Eating out with our neighbors is ALWAYS weird

Anonymous
I don't live in DC anymore so feel safe posting on DCUM.
We have sort of a standing every-other-month dinner out with our neighbors, who are older and really cherish it. They are very nice people, they dog sit for us, are nice to our kids. But I somehow need to get out of this pattern of eating out with them because it's so awkward.
The husband loves food and considers himself a big foodie, which is fine except he insists on touring the kitchen wherever we go, even if it is super busy. He will disappear and stand in the entryway to the kitchen and try to talk to the line cooks, ask for the head chef, etc, seemingly oblivious to how busy it is. Then the substitutions. Let's say he orders scallops and linguine in a white wine sauce. He will then ask for it except with fusilli, with a dash of lemon butter, and could they also throw on some sundried tomatoes? And could they also cook the scallops until brown on both sides? Etc.
Without fail he will send the dish back at least once because they forgot some preposterous element of his self-created dish. Then he begins asking to sample everyone else's plate and commenting annoyingly on the flavor profiles as his wife beams!
Then he insists on paying, which is so gracious, but leaves such a measly tip all the time ... cue the Friends episode where Ross tries to tip and the dad gets mad. It is so awkward!!
I am not sure how we can decline their dinner invites in perpetuity but it's really awkward and odd. They're normal in other arenas!
Anonymous
In your place, I would continue the dinners with the neighbors and just ignore the awkward parts. Not everyone is perfect.

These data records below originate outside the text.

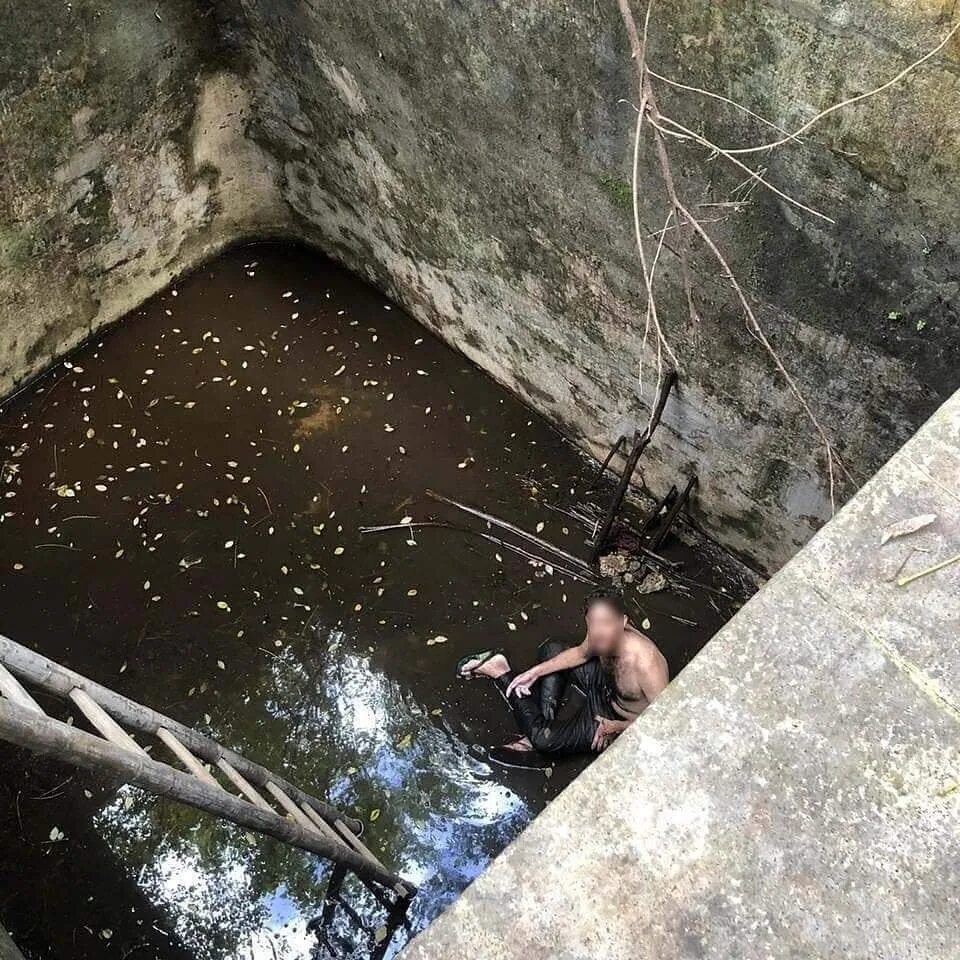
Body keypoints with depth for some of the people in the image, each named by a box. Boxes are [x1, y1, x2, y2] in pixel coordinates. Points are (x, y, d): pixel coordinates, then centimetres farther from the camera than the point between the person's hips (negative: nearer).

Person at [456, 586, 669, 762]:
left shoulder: (645, 664, -42)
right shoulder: (611, 637, -21)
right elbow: (581, 652, 1)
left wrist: (617, 727, -26)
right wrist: (536, 672, -7)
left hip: (622, 722, -7)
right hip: (607, 684, 7)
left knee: (542, 739, -17)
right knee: (551, 651, 8)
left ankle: (499, 673, 1)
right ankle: (543, 726, 6)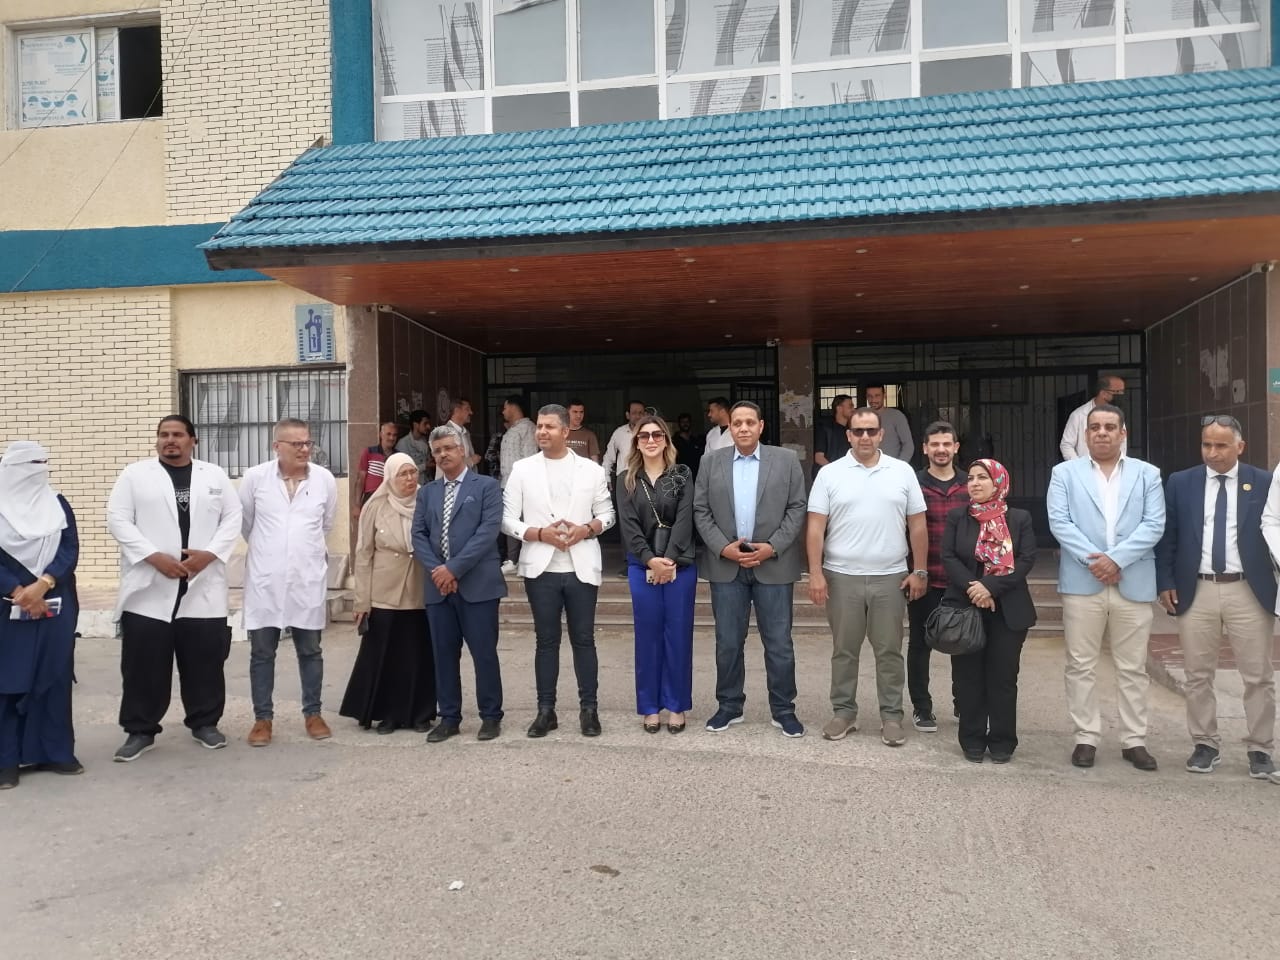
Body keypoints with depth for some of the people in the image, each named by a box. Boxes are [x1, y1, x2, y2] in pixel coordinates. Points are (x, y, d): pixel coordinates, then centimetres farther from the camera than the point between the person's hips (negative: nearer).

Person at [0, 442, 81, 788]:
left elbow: (71, 549, 0)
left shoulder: (57, 504, 7)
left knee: (55, 677, 5)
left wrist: (42, 585, -14)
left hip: (56, 607, 3)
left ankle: (55, 752, 13)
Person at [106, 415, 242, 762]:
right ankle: (140, 730, 16)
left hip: (203, 587, 1)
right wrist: (155, 557, -13)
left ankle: (205, 723, 21)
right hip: (149, 587, -1)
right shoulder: (134, 474, 5)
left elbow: (233, 518, 6)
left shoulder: (215, 476, 10)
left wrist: (209, 554, -10)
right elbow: (118, 519, -2)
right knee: (144, 663, 3)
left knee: (205, 660, 7)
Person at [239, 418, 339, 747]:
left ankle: (313, 713, 24)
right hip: (265, 580, -1)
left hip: (308, 579, 1)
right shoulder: (255, 477, -5)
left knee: (310, 651, 11)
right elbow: (243, 522, 10)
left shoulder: (325, 479, -3)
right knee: (262, 653, 7)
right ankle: (263, 718, 19)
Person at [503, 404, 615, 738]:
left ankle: (589, 708, 17)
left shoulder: (591, 470, 4)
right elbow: (508, 518, 0)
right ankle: (546, 710, 18)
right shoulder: (522, 469, 2)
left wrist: (587, 529, -13)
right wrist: (539, 533, -15)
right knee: (546, 640, 8)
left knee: (584, 639, 7)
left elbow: (607, 513, 7)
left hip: (582, 568, 0)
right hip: (541, 567, 0)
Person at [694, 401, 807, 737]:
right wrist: (723, 548, -10)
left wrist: (772, 548, -11)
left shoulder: (786, 460, 2)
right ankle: (729, 706, 23)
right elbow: (701, 511, 3)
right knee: (728, 642, 9)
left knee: (779, 643, 4)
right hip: (725, 565, 2)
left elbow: (797, 508, -1)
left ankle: (783, 710, 17)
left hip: (773, 565, -1)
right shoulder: (711, 461, 5)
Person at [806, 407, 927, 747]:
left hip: (890, 577, 1)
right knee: (844, 650, 10)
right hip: (841, 576, 0)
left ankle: (891, 716, 18)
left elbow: (917, 525, 5)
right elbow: (815, 527, -2)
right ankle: (844, 711, 21)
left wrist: (919, 571, 1)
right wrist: (815, 573, -8)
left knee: (889, 651, 7)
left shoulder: (903, 472, 4)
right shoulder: (830, 473, 0)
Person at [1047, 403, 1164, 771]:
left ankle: (1134, 740, 19)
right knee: (1081, 666, 4)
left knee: (1132, 668, 8)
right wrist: (1092, 560, -15)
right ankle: (1086, 737, 14)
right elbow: (1059, 522, -4)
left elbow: (1153, 525, -2)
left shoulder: (1148, 474, 9)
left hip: (1133, 584, 1)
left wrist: (1116, 558, -14)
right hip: (1082, 583, -1)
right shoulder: (1065, 473, 6)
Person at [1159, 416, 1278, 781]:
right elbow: (1166, 537, 7)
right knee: (1197, 676, 8)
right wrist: (1165, 582, 0)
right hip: (1196, 591, 1)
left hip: (1249, 592, -1)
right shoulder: (1180, 483, 4)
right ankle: (1205, 745, 20)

They are older and really cherish the relationship, so meet them where they are.
Anonymous
Yeah, that's cringe. I would get them to every quarter.
Anonymous
Maybe try hiring a chef to come prepare a meal at one of your homes instead of going out?
Anonymous
Say jokingly:

"Hey Larlo, you know that asking too much of the kitchen staff is a sure way to get food that's spat on?"

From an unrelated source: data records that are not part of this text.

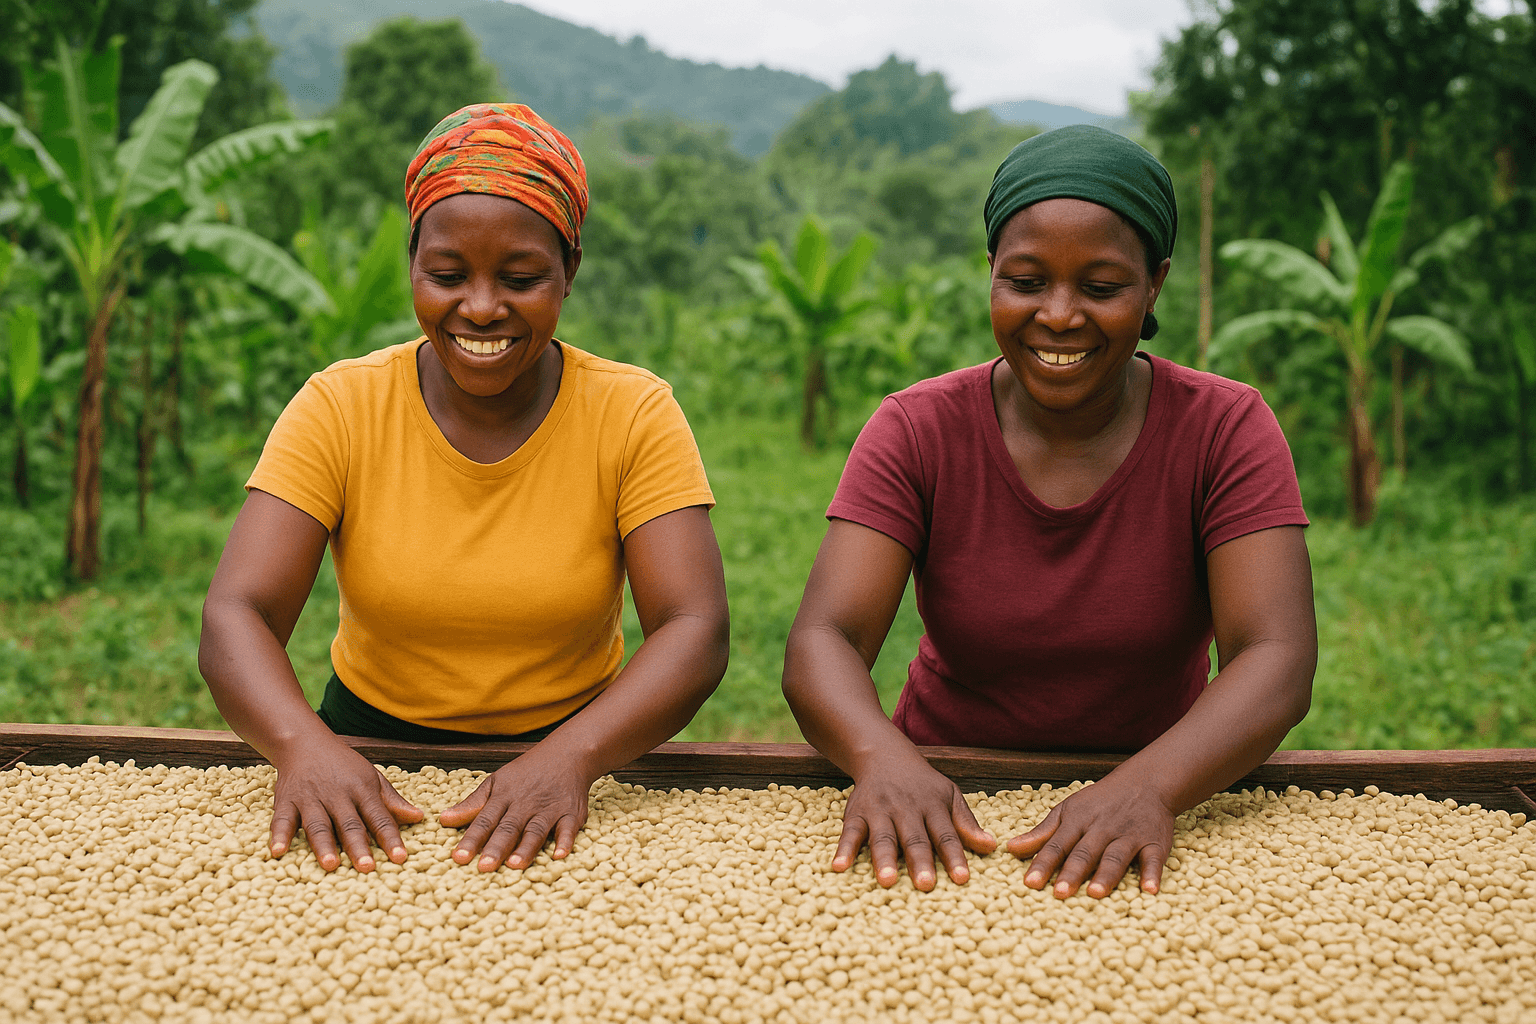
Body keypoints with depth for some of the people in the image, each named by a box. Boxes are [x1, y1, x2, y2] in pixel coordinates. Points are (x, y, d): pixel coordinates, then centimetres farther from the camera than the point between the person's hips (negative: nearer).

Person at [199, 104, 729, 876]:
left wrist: (572, 756, -36)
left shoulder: (635, 414, -8)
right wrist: (304, 745, -36)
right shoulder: (339, 407, -7)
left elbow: (695, 633, -17)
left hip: (570, 749, -1)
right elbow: (235, 618, -15)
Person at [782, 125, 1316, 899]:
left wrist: (1150, 787, -37)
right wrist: (883, 757, -38)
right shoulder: (916, 431, -5)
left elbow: (1277, 659, -18)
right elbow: (822, 642, -16)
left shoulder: (1226, 430, -7)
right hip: (950, 805, 1)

I mean, unless you want them to continue babysitting.

Anonymous
Discreetly slip a cash tip to your server on the way out.
Anonymous
Oh gosh, that's pretty bad. But I don't think you can get out of it.

Can you afford to drop an extra $100 on the table behind their backs? Hell, having reliable dog sitters is worth that.
Anonymous
Can you invite them to your house for dinner and then order in from a restaurant?
Anonymous
I agree with the slide a tip to the staff when your neighbors aren't looking.
Anonymous
Anonymous wrote:I agree with the slide a tip to the staff when your neighbors aren't looking.

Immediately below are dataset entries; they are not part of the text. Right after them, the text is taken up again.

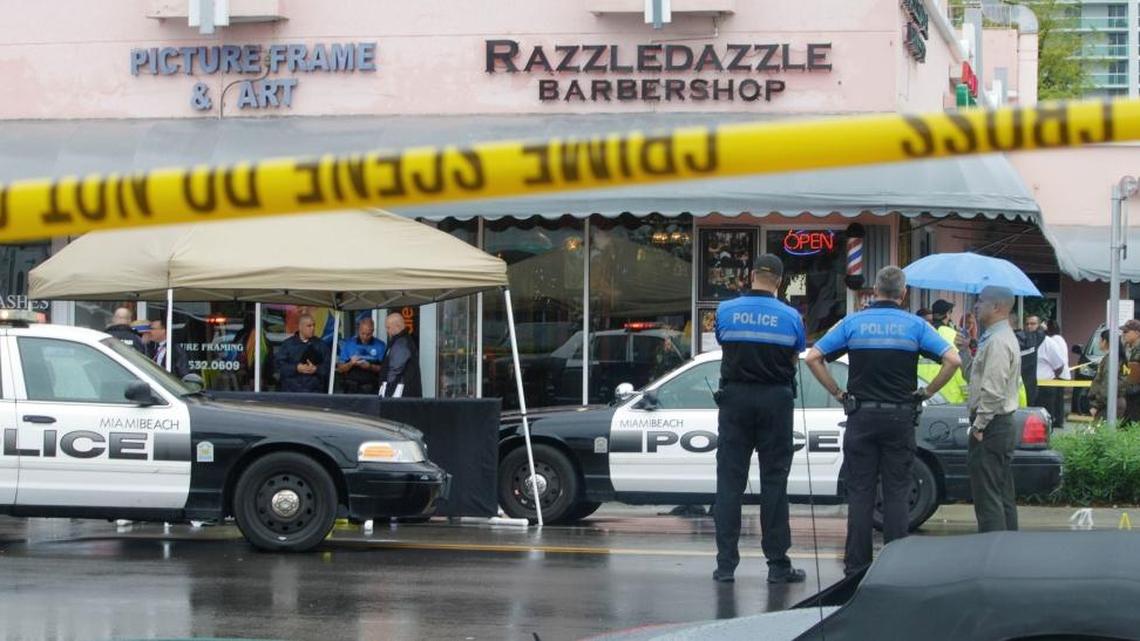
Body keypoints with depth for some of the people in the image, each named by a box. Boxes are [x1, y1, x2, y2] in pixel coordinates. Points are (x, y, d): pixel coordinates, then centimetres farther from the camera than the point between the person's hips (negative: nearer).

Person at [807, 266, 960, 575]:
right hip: (900, 417, 0)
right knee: (896, 492, 3)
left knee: (860, 492, 3)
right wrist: (926, 393, 1)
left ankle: (856, 566, 3)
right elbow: (952, 360, -7)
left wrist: (838, 393, 4)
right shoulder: (915, 326, 1)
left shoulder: (853, 323, 3)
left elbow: (813, 357, -1)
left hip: (861, 416, 0)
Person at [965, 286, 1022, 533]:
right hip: (1003, 425, 11)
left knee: (988, 498, -9)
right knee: (1003, 497, 13)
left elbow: (994, 390, -22)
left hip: (991, 427, -11)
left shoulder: (998, 341, -16)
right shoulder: (1003, 337, 17)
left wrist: (979, 426, -18)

+1. I hope some restaurant staff person clues him in. I’d be so so sooo embarrassed but I wouldn’t want to blow up the relationship.
Anonymous
Yikes. Made me cringe reading ops post because my dad used to do that. So embarrassing! Cook at home or order in OP. Restaurants do not have time for that.
Anonymous
Anonymous wrote:Discreetly slip a cash tip to your server on the way out.


Or tip the server while your neighbor is in the kitchen.
Anonymous
This gotta be troll right?
Anonymous
I'd go to the bathroom mid meal and tip the server $100.
Anonymous
Tipping extra is a nice gesture. He sounds autistic and hyper focused on food prep. I would also give your friend grace. Maybe alert the restaurant in advance so they can prepare however best they can. But at the end of the day, you control you and can decide who you want to be in that situation. If you want out, then you’ll have to come up with an excuse that you can accept.